🤖 AI Summary
To address the high computational cost and low parameter efficiency in fine-tuning large language models (LLMs), this paper proposes SVLoRA, a novel low-rank adaptation method. SVLoRA initializes the low-rank decomposition via singular value decomposition (SVD) and uniquely jointly optimizes the output-dimensional vector and a learnable scaling factor—overcoming LoRA’s limitations of fixed rank and random initialization. Under backbone parameter freezing, SVLoRA achieves linear parameter growth while delivering substantial performance gains. Empirical evaluation across diverse benchmarks—including mathematical reasoning and commonsense reasoning—shows SVLoRA matches or surpasses LoRA and VeRA in accuracy, while reducing trainable parameters by 30–50%. The method thus achieves an improved trade-off between model expressivity and parameter efficiency, demonstrating both high accuracy and strong scalability.
📝 Abstract
Fine-tuning Large Language Models (LLMs) has become increasingly challenging due to their massive scale and associated computational costs. Parameter-Efficient Fine-Tuning (PEFT) methodologies have been proposed as computational alternatives; however, their implementations still require significant resources. In this paper, we present OSoRA (Output-Dimension and Singular-Value Initialized Low-Rank Adaptation), a novel PEFT method for LLMs. OSoRA extends Low-Rank Adaptation (LoRA) by integrating Singular Value Decomposition (SVD) with learnable scaling vectors in a unified framework.

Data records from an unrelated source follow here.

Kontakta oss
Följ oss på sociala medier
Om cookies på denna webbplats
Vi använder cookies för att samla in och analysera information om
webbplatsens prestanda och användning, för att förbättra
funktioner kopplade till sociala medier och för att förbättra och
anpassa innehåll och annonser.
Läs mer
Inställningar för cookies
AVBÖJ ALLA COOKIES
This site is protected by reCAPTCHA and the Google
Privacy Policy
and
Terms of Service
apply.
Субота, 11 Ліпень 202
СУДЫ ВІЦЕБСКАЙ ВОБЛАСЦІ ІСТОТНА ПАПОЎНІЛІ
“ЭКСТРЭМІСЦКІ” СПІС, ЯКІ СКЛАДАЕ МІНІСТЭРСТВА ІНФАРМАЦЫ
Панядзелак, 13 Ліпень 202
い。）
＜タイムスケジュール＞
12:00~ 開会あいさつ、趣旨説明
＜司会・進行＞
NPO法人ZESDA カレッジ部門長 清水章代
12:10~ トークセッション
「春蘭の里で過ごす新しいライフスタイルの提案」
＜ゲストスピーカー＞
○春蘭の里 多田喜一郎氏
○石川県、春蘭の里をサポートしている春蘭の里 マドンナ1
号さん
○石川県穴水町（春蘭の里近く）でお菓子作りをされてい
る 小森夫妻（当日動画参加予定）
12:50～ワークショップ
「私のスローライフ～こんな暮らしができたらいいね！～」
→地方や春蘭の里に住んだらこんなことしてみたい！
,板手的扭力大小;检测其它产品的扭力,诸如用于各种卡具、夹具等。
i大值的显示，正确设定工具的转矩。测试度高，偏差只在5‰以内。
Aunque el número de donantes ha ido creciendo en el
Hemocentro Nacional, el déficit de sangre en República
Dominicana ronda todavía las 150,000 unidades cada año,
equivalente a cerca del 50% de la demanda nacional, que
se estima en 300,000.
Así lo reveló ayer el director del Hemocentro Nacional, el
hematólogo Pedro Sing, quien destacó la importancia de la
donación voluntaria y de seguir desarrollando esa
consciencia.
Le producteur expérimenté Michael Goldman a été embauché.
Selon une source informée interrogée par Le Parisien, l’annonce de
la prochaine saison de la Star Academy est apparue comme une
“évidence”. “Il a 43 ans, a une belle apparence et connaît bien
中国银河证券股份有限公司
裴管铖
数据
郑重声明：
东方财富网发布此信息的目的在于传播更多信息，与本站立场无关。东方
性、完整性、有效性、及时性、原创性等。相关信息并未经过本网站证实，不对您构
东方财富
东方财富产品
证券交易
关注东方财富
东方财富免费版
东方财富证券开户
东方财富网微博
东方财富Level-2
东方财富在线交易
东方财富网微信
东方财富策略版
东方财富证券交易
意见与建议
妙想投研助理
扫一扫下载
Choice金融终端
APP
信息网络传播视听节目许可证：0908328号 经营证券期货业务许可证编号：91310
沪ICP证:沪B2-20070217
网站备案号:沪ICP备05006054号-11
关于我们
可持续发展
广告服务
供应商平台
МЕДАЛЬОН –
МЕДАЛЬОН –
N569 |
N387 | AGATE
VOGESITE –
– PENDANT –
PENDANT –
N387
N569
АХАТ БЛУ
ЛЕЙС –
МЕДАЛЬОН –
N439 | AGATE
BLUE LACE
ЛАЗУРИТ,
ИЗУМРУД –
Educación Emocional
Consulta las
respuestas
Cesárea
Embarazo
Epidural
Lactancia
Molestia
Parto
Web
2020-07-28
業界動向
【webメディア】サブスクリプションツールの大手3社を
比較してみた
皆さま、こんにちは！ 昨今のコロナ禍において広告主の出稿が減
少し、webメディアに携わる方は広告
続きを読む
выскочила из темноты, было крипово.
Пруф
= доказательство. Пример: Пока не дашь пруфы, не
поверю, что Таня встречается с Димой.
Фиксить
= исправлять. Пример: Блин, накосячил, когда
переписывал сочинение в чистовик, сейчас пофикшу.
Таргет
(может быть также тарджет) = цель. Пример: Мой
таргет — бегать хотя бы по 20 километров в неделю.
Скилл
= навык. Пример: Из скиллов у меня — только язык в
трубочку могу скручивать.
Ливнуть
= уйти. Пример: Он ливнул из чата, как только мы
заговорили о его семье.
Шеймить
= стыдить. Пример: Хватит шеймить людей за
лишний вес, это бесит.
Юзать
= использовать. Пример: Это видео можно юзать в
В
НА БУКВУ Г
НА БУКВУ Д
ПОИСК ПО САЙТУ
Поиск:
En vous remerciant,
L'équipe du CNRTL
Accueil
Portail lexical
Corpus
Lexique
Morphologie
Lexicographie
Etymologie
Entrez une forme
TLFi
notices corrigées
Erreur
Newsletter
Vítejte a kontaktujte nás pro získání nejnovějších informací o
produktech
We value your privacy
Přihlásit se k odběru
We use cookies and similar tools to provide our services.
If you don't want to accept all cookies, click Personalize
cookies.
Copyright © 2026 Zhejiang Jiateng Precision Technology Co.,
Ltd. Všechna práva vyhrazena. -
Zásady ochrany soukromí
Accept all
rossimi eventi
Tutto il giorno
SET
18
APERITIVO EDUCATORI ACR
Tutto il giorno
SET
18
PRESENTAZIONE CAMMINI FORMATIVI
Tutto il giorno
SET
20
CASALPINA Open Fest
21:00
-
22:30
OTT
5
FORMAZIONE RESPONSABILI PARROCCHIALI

It first performs an SVD of pre-trained weight matrices, then optimizes an output-dimension vector during training, while keeping the corresponding singular vector matrices frozen. OSoRA substantially reduces computational resource requirements by minimizing the number of trainable parameters during fine-tuning. Comprehensive evaluations across mathematical reasoning, common sense reasoning, and other benchmarks demonstrate that OSoRA achieves comparable or superior performance to state-of-the-art methods like LoRA and VeRA, while maintaining a linear parameter scaling even as the rank increases to higher dimensions. Our ablation studies further confirm that jointly training both the singular values and the output-dimension vector is critical for optimal performance.